▶ _RECORDS FOR THIS TASK_:
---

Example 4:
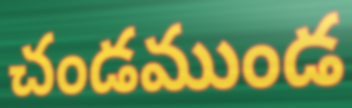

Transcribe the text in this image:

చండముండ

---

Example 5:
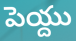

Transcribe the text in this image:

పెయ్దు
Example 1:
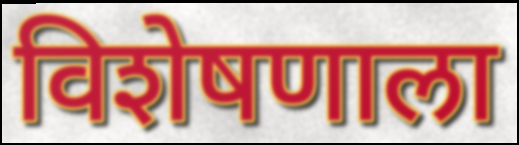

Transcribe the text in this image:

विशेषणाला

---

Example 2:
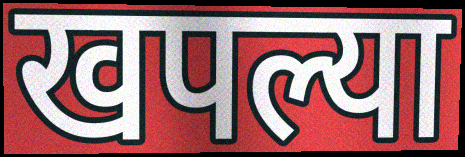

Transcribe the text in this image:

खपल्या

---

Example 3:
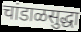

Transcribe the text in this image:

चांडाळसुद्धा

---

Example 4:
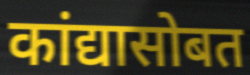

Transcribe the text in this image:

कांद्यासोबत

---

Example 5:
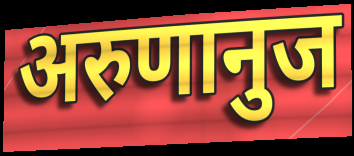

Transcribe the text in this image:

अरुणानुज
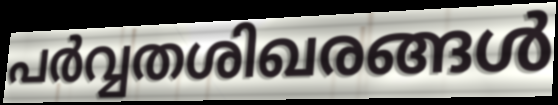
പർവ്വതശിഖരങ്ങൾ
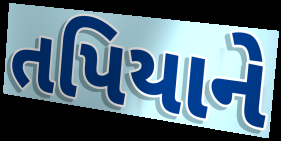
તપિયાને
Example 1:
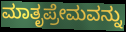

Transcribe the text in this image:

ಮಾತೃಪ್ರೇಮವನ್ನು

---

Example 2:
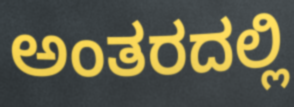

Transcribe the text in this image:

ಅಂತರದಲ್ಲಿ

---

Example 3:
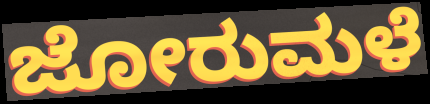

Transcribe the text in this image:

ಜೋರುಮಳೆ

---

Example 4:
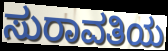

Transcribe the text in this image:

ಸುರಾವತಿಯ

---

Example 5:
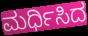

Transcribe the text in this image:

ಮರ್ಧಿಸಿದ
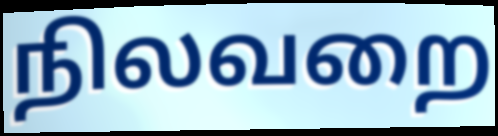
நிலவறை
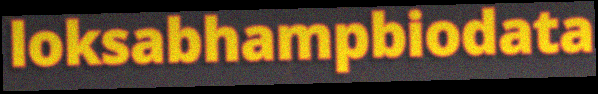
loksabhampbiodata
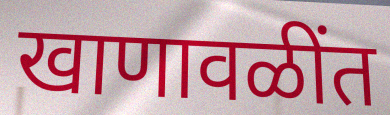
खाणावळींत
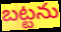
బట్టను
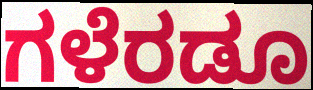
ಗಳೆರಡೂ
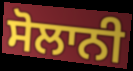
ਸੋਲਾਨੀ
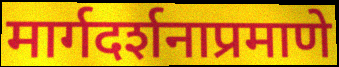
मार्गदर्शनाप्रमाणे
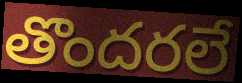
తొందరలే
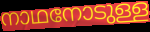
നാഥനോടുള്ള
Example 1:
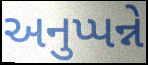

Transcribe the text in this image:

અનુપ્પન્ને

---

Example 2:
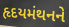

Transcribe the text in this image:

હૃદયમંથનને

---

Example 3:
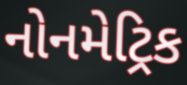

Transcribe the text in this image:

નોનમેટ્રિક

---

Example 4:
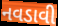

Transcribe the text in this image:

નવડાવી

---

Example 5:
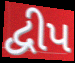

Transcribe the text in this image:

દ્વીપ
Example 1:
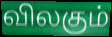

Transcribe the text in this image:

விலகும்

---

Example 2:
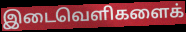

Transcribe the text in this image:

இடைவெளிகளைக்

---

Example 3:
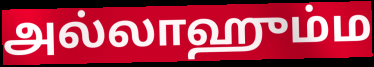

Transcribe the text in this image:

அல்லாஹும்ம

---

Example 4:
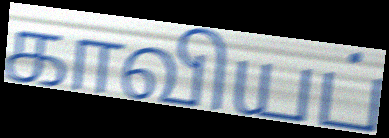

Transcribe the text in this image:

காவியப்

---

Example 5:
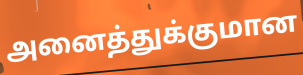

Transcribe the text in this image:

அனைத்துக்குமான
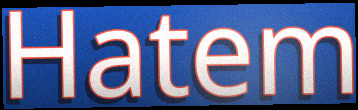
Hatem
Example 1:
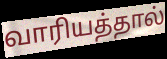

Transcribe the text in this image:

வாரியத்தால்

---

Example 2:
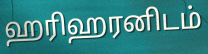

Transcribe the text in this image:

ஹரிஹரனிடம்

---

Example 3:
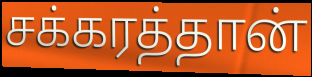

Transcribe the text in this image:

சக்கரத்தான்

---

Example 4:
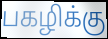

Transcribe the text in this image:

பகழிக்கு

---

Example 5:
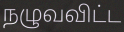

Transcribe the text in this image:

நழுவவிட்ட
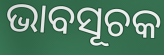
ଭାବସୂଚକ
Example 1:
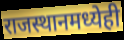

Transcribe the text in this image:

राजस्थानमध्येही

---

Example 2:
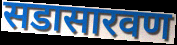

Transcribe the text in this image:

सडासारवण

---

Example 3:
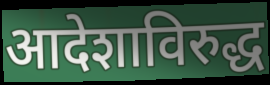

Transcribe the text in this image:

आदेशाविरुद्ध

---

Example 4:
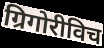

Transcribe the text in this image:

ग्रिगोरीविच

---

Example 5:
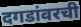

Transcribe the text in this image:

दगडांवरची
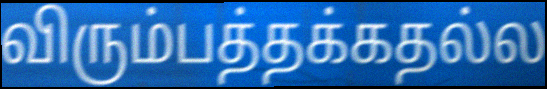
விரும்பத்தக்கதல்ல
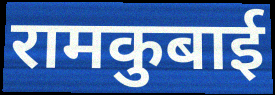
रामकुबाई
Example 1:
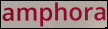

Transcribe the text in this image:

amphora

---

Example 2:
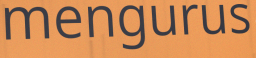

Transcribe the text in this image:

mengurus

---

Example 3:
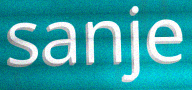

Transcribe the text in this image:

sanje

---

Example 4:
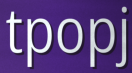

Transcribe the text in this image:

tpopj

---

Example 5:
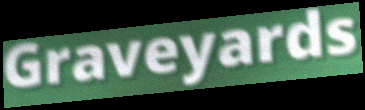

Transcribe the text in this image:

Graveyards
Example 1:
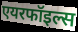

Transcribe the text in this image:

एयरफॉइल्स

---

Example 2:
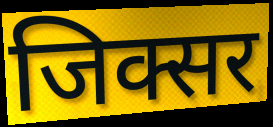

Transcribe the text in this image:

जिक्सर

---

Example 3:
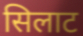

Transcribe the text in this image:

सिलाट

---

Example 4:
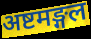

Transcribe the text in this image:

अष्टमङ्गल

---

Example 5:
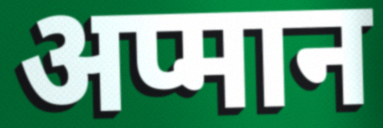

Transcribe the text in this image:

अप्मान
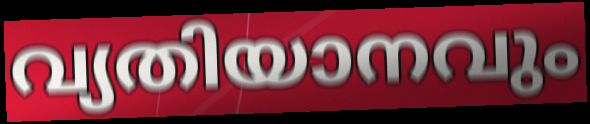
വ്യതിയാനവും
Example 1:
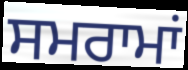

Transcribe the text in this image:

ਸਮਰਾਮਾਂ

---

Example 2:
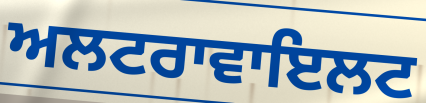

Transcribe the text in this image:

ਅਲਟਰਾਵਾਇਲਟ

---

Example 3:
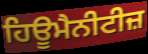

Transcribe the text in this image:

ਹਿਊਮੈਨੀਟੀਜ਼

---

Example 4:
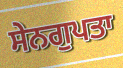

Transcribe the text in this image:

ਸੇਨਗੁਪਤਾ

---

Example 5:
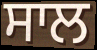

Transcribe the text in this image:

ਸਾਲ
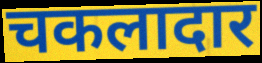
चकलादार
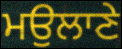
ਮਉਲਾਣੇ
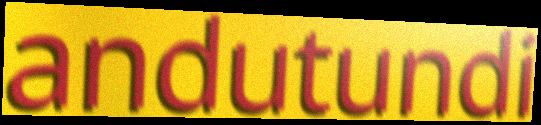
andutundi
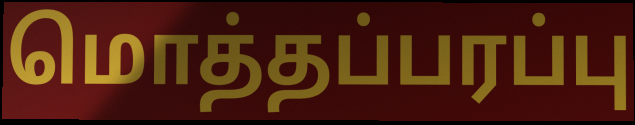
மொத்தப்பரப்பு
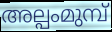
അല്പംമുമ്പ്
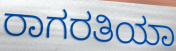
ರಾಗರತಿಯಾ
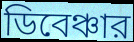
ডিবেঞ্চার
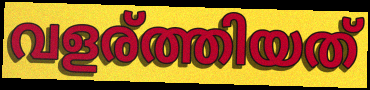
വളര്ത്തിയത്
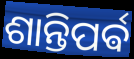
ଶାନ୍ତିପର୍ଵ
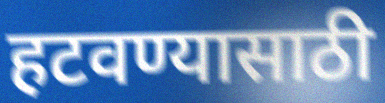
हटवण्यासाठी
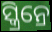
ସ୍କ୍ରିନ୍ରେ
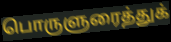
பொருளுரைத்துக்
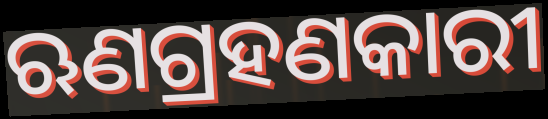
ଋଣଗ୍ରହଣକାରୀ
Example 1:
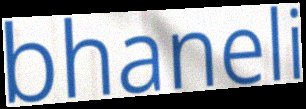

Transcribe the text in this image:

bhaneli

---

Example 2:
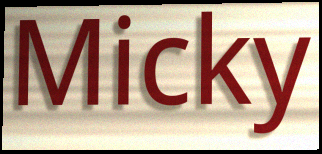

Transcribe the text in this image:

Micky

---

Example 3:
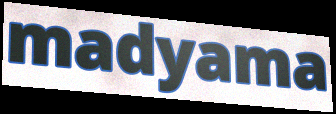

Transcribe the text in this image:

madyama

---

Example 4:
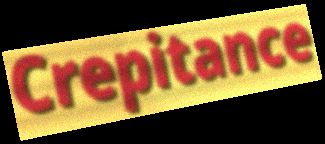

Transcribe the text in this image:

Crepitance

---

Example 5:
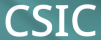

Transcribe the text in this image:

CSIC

▶ _STATED GOAL_: Please print the material above again line for line, with every character unchanged, leaving out the pictures.

▶ _EXERCISE RESPONSE_:
---

Example 4:

Transcribe the text in this image:

చండముండ

---

Example 5:

Transcribe the text in this image:

పెయ్దు
Example 1:

Transcribe the text in this image:

विशेषणाला

---

Example 2:

Transcribe the text in this image:

खपल्या

---

Example 3:

Transcribe the text in this image:

चांडाळसुद्धा

---

Example 4:

Transcribe the text in this image:

कांद्यासोबत

---

Example 5:

Transcribe the text in this image:

अरुणानुज
പർവ്വതശിഖരങ്ങൾ
તપિયાને
Example 1:

Transcribe the text in this image:

ಮಾತೃಪ್ರೇಮವನ್ನು

---

Example 2:

Transcribe the text in this image:

ಅಂತರದಲ್ಲಿ

---

Example 3:

Transcribe the text in this image:

ಜೋರುಮಳೆ

---

Example 4:

Transcribe the text in this image:

ಸುರಾವತಿಯ

---

Example 5:

Transcribe the text in this image:

ಮರ್ಧಿಸಿದ
நிலவறை
loksabhampbiodata
खाणावळींत
బట్టను
ಗಳೆರಡೂ
ਸੋਲਾਨੀ
मार्गदर्शनाप्रमाणे
తొందరలే
നാഥനോടുള്ള
Example 1:

Transcribe the text in this image:

અનુપ્પન્ને

---

Example 2:

Transcribe the text in this image:

હૃદયમંથનને

---

Example 3:

Transcribe the text in this image:

નોનમેટ્રિક

---

Example 4:

Transcribe the text in this image:

નવડાવી

---

Example 5:

Transcribe the text in this image:

દ્વીપ
Example 1:

Transcribe the text in this image:

விலகும்

---

Example 2:

Transcribe the text in this image:

இடைவெளிகளைக்

---

Example 3:

Transcribe the text in this image:

அல்லாஹும்ம

---

Example 4:

Transcribe the text in this image:

காவியப்

---

Example 5:

Transcribe the text in this image:

அனைத்துக்குமான
Hatem
Example 1:

Transcribe the text in this image:

வாரியத்தால்

---

Example 2:

Transcribe the text in this image:

ஹரிஹரனிடம்

---

Example 3:

Transcribe the text in this image:

சக்கரத்தான்

---

Example 4:

Transcribe the text in this image:

பகழிக்கு

---

Example 5:

Transcribe the text in this image:

நழுவவிட்ட
ଭାବସୂଚକ
Example 1:

Transcribe the text in this image:

राजस्थानमध्येही

---

Example 2:

Transcribe the text in this image:

सडासारवण

---

Example 3:

Transcribe the text in this image:

आदेशाविरुद्ध

---

Example 4:

Transcribe the text in this image:

ग्रिगोरीविच

---

Example 5:

Transcribe the text in this image:

दगडांवरची
விரும்பத்தக்கதல்ல
रामकुबाई
Example 1:

Transcribe the text in this image:

amphora

---

Example 2:

Transcribe the text in this image:

mengurus

---

Example 3:

Transcribe the text in this image:

sanje

---

Example 4:

Transcribe the text in this image:

tpopj

---

Example 5:

Transcribe the text in this image:

Graveyards
Example 1:

Transcribe the text in this image:

एयरफॉइल्स

---

Example 2:

Transcribe the text in this image:

जिक्सर

---

Example 3:

Transcribe the text in this image:

सिलाट

---

Example 4:

Transcribe the text in this image:

अष्टमङ्गल

---

Example 5:

Transcribe the text in this image:

अप्मान
വ്യതിയാനവും
Example 1:

Transcribe the text in this image:

ਸਮਰਾਮਾਂ

---

Example 2:

Transcribe the text in this image:

ਅਲਟਰਾਵਾਇਲਟ

---

Example 3:

Transcribe the text in this image:

ਹਿਊਮੈਨੀਟੀਜ਼

---

Example 4:

Transcribe the text in this image:

ਸੇਨਗੁਪਤਾ

---

Example 5:

Transcribe the text in this image:

ਸਾਲ
चकलादार
ਮਉਲਾਣੇ
andutundi
மொத்தப்பரப்பு
അല്പംമുമ്പ്
ರಾಗರತಿಯಾ
ডিবেঞ্চার
വളര്ത്തിയത്
ଶାନ୍ତିପର୍ଵ
हटवण्यासाठी
ସ୍କ୍ରିନ୍ରେ
பொருளுரைத்துக்
ଋଣଗ୍ରହଣକାରୀ
Example 1:

Transcribe the text in this image:

bhaneli

---

Example 2:

Transcribe the text in this image:

Micky

---

Example 3:

Transcribe the text in this image:

madyama

---

Example 4:

Transcribe the text in this image:

Crepitance

---

Example 5:

Transcribe the text in this image:

CSIC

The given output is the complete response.